This week in 1886, the first train loaded exclusively with California oranges left L.A.'s River Station for the East in a central moment for an industry that would come to define the state as much as the movie business. Oranges, in fact, were characters in John Fante's "Ask the Dust," one of the great Los Angeles novels. The protagonist is a struggling writer, renting a room in a hotel on Bunker Hill, "past the soot-covered frame buildings," as Fante describes in the 1939 novel, with "sand and oil and grease choking the futile palm trees standing like dying prisoners, chained to a little plot of ground with black pavement hiding their feet." He buys what groceries he can afford in the flatland of downtown Los Angeles, counting the 140 steps of Angels Flight to Hill Street, and sometimes oranges make a meal. A new Ecco Press edition of the novel was just published.
The lean days, blue skies with never a cloud, a sea of blue day after day, the sun floating through it. The days of plenty—plenty of worries, plenty of oranges. Eat them in bed, eat them for lunch, push them down for dinner. Oranges, five cents a dozen. Sunshine in the sky, sun juice in my stomach. Down at the Japanese market he saw me coming, that bullet-faced smiling Japanese, and he reached for a paper sack. A generous man, he gave me fifteen, sometimes twenty for a nickel.

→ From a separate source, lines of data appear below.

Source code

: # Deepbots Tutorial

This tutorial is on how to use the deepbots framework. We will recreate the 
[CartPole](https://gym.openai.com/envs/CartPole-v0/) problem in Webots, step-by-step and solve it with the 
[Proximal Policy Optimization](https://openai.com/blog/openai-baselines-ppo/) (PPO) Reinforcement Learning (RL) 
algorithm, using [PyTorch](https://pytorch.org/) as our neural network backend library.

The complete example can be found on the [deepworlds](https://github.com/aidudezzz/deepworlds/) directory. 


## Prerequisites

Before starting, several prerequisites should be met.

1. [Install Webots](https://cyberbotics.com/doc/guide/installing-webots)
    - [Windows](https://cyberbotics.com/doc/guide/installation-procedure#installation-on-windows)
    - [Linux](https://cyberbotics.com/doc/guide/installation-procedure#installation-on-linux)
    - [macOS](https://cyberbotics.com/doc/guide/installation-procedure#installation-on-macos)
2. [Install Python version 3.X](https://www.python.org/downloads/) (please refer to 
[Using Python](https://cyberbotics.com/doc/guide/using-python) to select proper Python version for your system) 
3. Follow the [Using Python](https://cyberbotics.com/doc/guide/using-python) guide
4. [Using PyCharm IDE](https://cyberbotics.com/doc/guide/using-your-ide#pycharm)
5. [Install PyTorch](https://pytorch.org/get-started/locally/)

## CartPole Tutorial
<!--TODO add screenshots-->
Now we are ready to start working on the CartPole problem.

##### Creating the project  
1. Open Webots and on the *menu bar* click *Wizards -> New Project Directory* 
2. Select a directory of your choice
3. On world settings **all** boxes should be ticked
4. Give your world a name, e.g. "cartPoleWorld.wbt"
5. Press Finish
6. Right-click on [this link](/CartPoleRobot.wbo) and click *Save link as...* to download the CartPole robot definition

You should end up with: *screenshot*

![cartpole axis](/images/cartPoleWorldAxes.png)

"You like banana?" Sure, so he gave me a couple of bananas. A pleasant innovation, orange juice and bananas. "You like apple?" Sure, so he gave me some apples. Here was something new: oranges and apples. "You like peaches?" Indeed, and I carried the brown sack back to my room. An interesting innovation, peaches and oranges. My teeth tore them to pulp, the juices skewering and whimpering at the bottom of my stomach. It was so sad down there in my stomach. There was much weeping, and little gloomy clouds of gas pinched my heart.
My plight drove me to the typewriter. I sat before it . . . Sometimes an idea floated harmlessly through the room. It was like a small white bird. It meant no ill-will. It only wanted to help me, dear little bird. But I would strike at it, hammer it out across the keyboard, and it would die on my hands.